* INSTRUCTION: Within the listing below, please copy exactly the lines between the line holding "Widerrufsbelehrung" and the line holding "Gemensam service. När", inclusive.

* DATASET EXTRACT:

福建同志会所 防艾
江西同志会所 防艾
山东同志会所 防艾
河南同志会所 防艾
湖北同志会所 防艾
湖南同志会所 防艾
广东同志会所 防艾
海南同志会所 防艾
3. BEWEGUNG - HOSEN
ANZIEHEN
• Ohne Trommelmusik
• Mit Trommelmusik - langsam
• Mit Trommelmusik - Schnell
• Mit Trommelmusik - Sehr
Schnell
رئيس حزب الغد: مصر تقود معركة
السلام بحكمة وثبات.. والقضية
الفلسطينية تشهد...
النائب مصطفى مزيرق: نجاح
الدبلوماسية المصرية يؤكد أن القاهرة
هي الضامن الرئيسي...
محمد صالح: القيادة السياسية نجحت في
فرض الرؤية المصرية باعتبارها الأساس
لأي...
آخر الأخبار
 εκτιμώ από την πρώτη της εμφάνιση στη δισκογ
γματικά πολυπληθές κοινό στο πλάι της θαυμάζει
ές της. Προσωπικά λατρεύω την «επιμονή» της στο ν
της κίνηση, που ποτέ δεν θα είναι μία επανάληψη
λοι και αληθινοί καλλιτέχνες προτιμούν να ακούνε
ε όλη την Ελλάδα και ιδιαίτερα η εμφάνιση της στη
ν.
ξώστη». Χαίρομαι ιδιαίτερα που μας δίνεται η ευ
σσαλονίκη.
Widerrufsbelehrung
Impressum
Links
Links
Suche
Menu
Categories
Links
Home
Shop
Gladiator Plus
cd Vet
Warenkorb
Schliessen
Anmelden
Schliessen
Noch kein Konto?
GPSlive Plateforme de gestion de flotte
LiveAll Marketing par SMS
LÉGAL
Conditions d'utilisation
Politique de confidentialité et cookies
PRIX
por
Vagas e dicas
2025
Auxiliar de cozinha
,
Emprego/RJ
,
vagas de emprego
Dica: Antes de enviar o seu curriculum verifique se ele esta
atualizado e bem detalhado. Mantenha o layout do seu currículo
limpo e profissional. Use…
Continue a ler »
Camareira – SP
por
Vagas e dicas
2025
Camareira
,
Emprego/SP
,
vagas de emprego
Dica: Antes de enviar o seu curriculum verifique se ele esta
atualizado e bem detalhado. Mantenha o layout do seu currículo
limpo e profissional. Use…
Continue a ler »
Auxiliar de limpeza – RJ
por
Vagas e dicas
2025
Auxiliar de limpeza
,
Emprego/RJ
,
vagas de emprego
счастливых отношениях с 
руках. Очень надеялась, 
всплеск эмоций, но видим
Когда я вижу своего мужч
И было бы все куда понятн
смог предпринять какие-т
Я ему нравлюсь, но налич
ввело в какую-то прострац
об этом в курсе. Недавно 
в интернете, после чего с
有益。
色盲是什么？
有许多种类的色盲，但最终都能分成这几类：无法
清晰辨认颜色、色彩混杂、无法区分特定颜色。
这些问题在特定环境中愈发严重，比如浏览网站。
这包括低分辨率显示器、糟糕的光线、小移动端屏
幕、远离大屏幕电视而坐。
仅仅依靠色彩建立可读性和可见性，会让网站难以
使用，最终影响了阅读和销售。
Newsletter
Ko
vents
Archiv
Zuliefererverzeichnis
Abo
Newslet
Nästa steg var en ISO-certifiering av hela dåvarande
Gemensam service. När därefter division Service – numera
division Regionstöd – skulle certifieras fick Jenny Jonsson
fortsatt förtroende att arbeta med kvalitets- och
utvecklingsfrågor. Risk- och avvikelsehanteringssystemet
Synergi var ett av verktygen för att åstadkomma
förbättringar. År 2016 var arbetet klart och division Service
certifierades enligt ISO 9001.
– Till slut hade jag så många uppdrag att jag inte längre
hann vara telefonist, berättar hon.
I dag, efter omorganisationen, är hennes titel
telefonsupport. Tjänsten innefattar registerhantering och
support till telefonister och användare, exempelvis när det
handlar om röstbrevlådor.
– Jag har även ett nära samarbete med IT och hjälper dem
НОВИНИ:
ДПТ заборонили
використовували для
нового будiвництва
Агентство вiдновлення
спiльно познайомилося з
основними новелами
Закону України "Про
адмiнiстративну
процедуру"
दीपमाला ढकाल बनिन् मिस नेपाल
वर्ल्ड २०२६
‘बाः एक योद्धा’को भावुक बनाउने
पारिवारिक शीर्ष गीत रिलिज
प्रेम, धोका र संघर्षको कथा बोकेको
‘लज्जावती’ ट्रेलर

* TASK RESPONSE:
Widerrufsbelehrung
Impressum
Links
Links
Suche
Menu
Categories
Links
Home
Shop
Gladiator Plus
cd Vet
Warenkorb
Schliessen
Anmelden
Schliessen
Noch kein Konto?
GPSlive Plateforme de gestion de flotte
LiveAll Marketing par SMS
LÉGAL
Conditions d'utilisation
Politique de confidentialité et cookies
PRIX
por
Vagas e dicas
2025
Auxiliar de cozinha
,
Emprego/RJ
,
vagas de emprego
Dica: Antes de enviar o seu curriculum verifique se ele esta
atualizado e bem detalhado. Mantenha o layout do seu currículo
limpo e profissional. Use…
Continue a ler »
Camareira – SP
por
Vagas e dicas
2025
Camareira
,
Emprego/SP
,
vagas de emprego
Dica: Antes de enviar o seu curriculum verifique se ele esta
atualizado e bem detalhado. Mantenha o layout do seu currículo
limpo e profissional. Use…
Continue a ler »
Auxiliar de limpeza – RJ
por
Vagas e dicas
2025
Auxiliar de limpeza
,
Emprego/RJ
,
vagas de emprego
счастливых отношениях с 
руках. Очень надеялась, 
всплеск эмоций, но видим
Когда я вижу своего мужч
И было бы все куда понятн
смог предпринять какие-т
Я ему нравлюсь, но налич
ввело в какую-то прострац
об этом в курсе. Недавно 
в интернете, после чего с
有益。
色盲是什么？
有许多种类的色盲，但最终都能分成这几类：无法
清晰辨认颜色、色彩混杂、无法区分特定颜色。
这些问题在特定环境中愈发严重，比如浏览网站。
这包括低分辨率显示器、糟糕的光线、小移动端屏
幕、远离大屏幕电视而坐。
仅仅依靠色彩建立可读性和可见性，会让网站难以
使用，最终影响了阅读和销售。
Newsletter
Ko
vents
Archiv
Zuliefererverzeichnis
Abo
Newslet
Nästa steg var en ISO-certifiering av hela dåvarande
Gemensam service. När därefter division Service – numera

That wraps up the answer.